◆ EXERCISE PROMPT: Would you output the lines from the one containing "text: (601, 94) -> (471, 96), [8'] -> [0']" through the final line of the entries, exactly and with pictures omitted?

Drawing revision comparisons
※ ※ ※
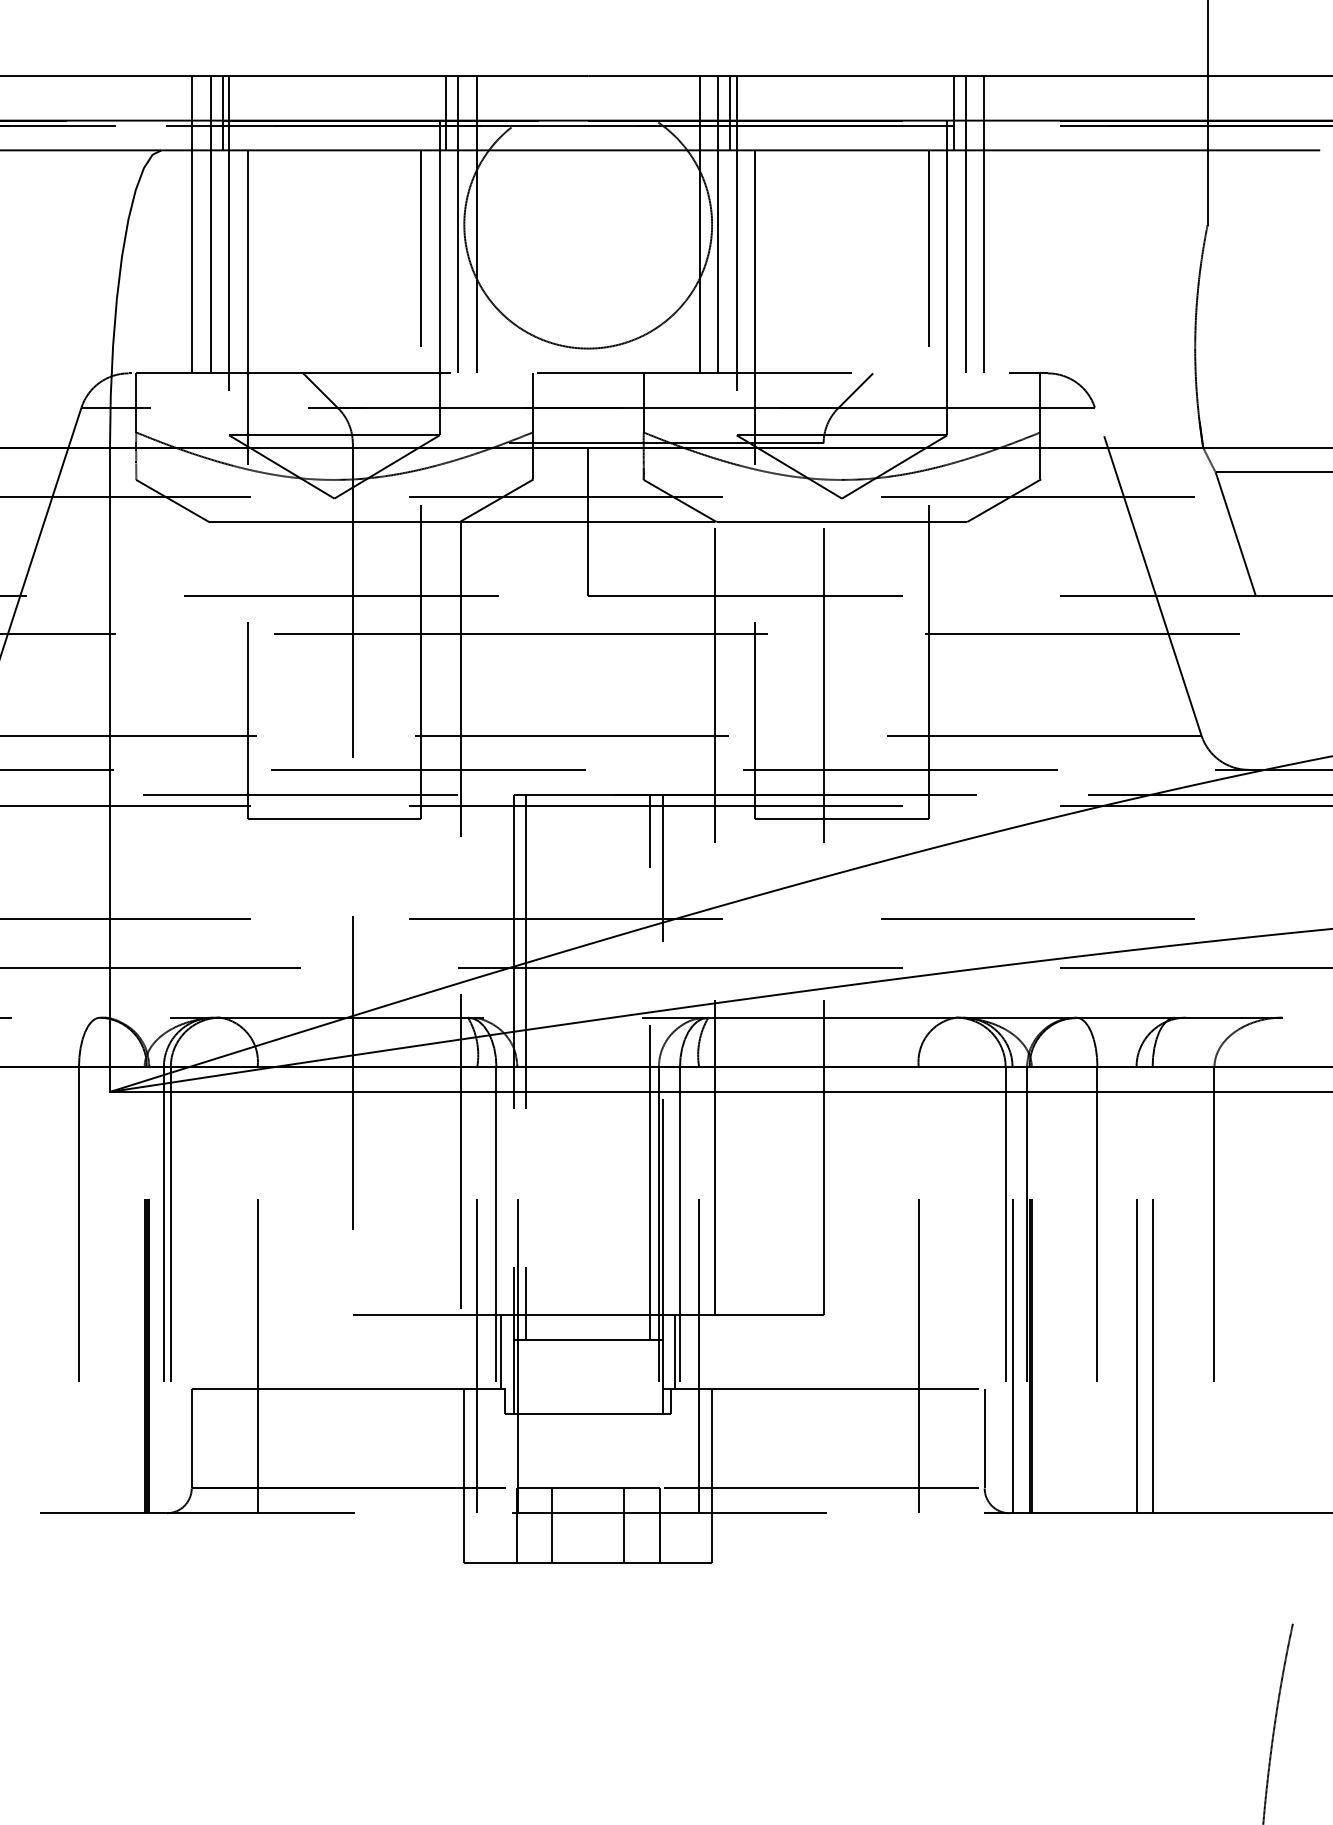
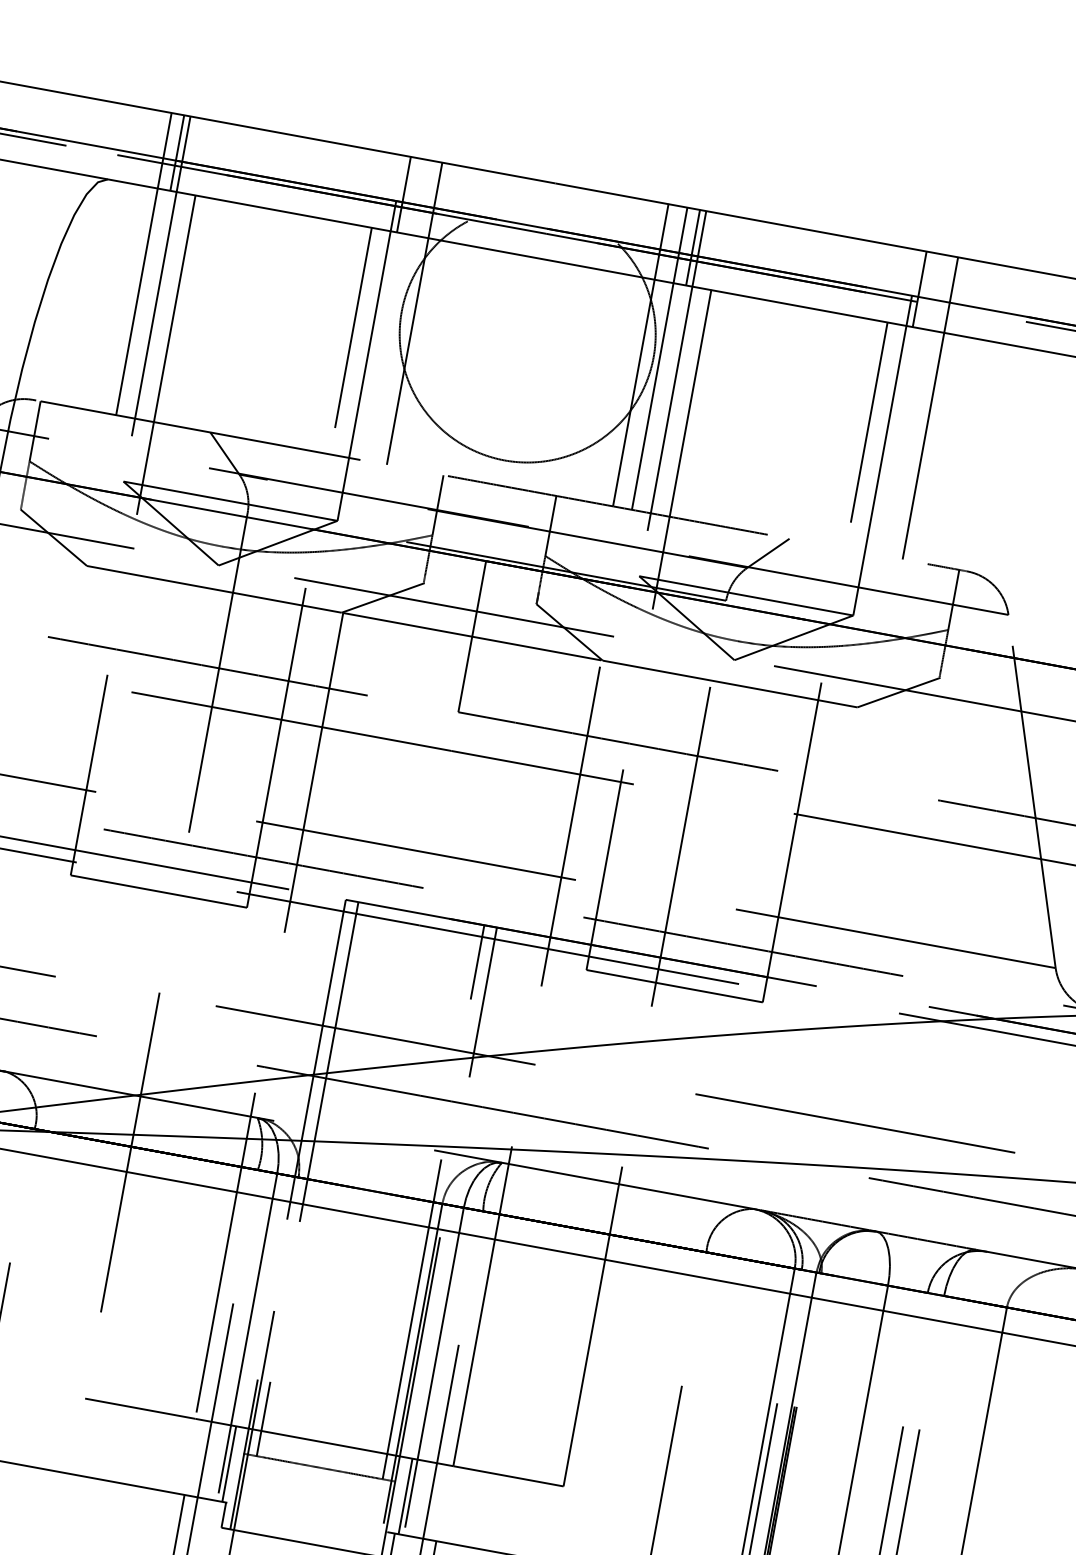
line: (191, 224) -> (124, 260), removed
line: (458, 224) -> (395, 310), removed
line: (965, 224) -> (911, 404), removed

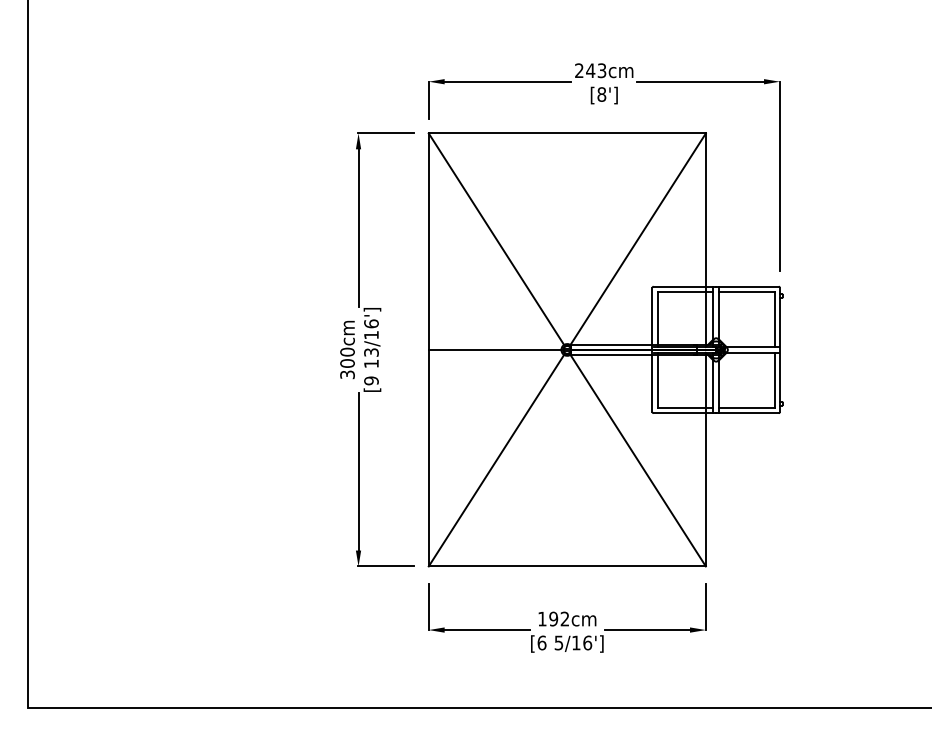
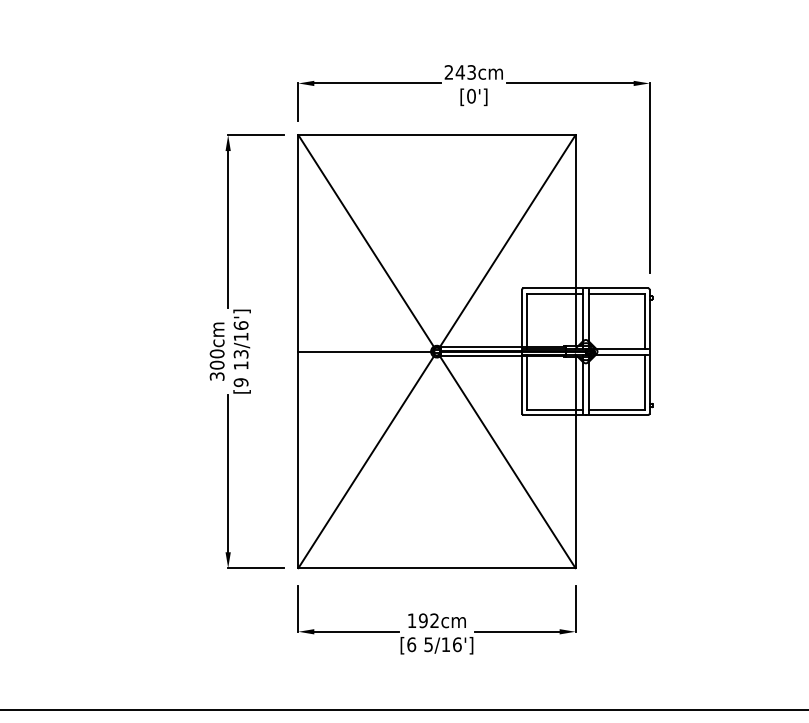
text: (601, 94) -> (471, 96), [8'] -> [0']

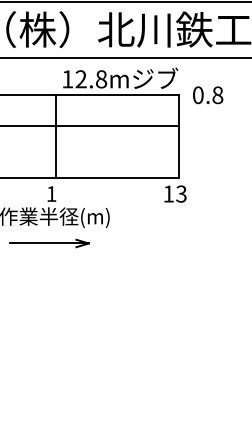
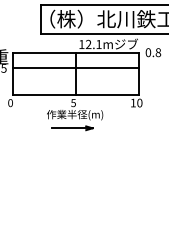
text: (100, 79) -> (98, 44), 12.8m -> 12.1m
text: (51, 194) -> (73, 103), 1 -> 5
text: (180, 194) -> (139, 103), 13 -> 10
※ ※ ※
◆ EXERCISE SOLUTION:
text: (601, 94) -> (471, 96), [8'] -> [0']

text: (100, 79) -> (98, 44), 12.8m -> 12.1m
text: (51, 194) -> (73, 103), 1 -> 5
text: (180, 194) -> (139, 103), 13 -> 10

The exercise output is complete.